What has additive manufacturing (AM) taught us in the last decade? Will supply chains become more digital? Can the software revolution create intelligent AM machines? These are just a few questions that were answered during the last panel of this year’s Additive Manufacturing Strategies (AMS) event in New York. During the special presentation of “The Future of AM” executive panel, four high level executives shared insights and discussed the industry’s highlights.
Ivan Madera, Glynn Fletcher, Richard Garrity, and Mohsen Seifi from Morf3D, EOS, Stratasys (NASDAQ: SSYS), and ASTM International, respectively, participated in what felt like the perfect farewell to a week packed with more than 120 speakers, hundreds of attendees, and sponsors. In an auditorium filled with 3D printing enthusiasts, Stifel Managing Director Stephen Butkow moderated a discussion where the special guests found time to talk about the latest advances, challenges, and opportunities in 3D printing.
Heating the conversation
Fletcher, who serves as the president of EOS North America, discussed various issues but insisted that to look forward, the industry needs to reflect on the last ten years. With a rich background in CNC machining, Fletcher described how he switched from the subtractive manufacturing sector to the blue ocean of additive manufacturing in 2011 with plenty of hope. However, today, he says he feels disappointed in this industry’s progress over the last eight years.
However, he pointed out, “We are now looking at a tipping point where we can rely on some really exciting things to happen.” Furthermore, Fletcher believes the industry’s future lies in commercialization, making the technology accessible to a broader audience.
While Fletcher saw the glass half empty, Seifi, Vice President of Global Advanced Manufacturing Programs at ASTM, thinks quite the opposite about the industry’s past: “I think we came a long way over the past 40 years. This industry has evolved quite a bit, and there were several turning points that happened during this period.”

In the past, interest in additive came from three key sectors, medical, aerospace, and defense, but today “almost every industry is looking at AM,” points out Seifi. Even when looking at the technology, the hardware segment usually saw the most progress. However, with the recent explosion of AI and ML, leveraging software tools to advance the technology will be crucial to AM, highlights Seifi.
Three drivers are moving the industry to be part of the broader “manufacturing sector,” says Seifi. These are: accepting that AM is becoming a manufacturing route for many companies, industry maturity thanks to a wider number of standards available, and trusting the technology.
Biggest challenges
Like Seifi, Madera believes adoption and maturity will drive the technology forward. As founder and CEO of end-to-end AM solutions provider Morf3D, Madera has witnessed plenty of growth in the last few years, including a majority ownership acquisition by Japanese giant Nikon and a fivefold customer increase in just one year. But even though the volume of AM production is increasing, Madera stated that the “maturity of the customer level is really low.”
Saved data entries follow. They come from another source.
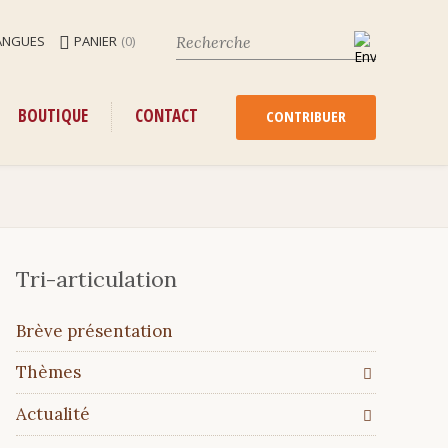
ANGUES
PANIER
(0)
ENU
ALLER
BOUTIQUE
CONTACT
AU
CONTRIBUER
CONTENU
Tri-articulation
Aller
Brève présentation
au
contenu
Thèmes
Actualité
“Someone has to take AM technology and stabilize it in a process that’s repeatable over and over. It may be more complex to solve that problem than it is to make the part itself, but if we can do that, then we can launch the market. And I think we have the ingredients in place. Even more so, as adoption increases, so does maturity. And I think that is what’s gonna be exciting in the future,” stated Madera.
Following this panel’s line of thought, it appears the industry is moving towards broader commercialization, as well as more standardization and having a greater role in the manufacturing industry as a whole, with many more businesses seeking AM technology to realize their vision. However, one of the broadest hurdles to work around is moving beyond the “low volume, high mix type applications,” considered Garrity. Instead, pushing for more significant quantities and even more applications are among the biggest challenges, according to Stratasys’ Chief Industrial Business Officer.
“When I interact with customers, what I’m hearing is ‘we need more materials to print, to open up more applications.’ And you have to get the cost per part way down in order to win your way onto more applications. Just because additive is interesting and novel, at the end of the day, it comes down to economics. (…) So our focus is to automate on the front end and back end as much as possible to really reduce the total amount of cost that goes into making additive parts today,” explained Garrity.

Fletcher agreed, stating that the AM industry has gone “from wow to now.” The executive said that the only thing stopping this industry from fulfilling its potential is “our inability to execute. We need to be good at execution in the future, doing it in a way that allows us to give cost-effective, compelling value propositions to our customers.”
Seifi also believes there are many challenges from the cost and economic perspective, but added more issues that the industry needs to work through, including few job candidates due to a skills gap and supplier qualifications, especially when dealing with major OEMs relying on contract manufacturers.
As the panel drew to an end, Butkow, who has over 15 years of investment banking experience covering such technologies as 3D printing, summarized the finance side of 3D printing, stating that as AM production technologies become more broadly accepted, it will be easier to get financing, but “right now the industry is not at a place where you see a big pool of capital.”
The Additive Manufacturing Strategies (AMS) event will return February 6-8, 2024, for its seventh edition as the only 3D printing summit in New York City.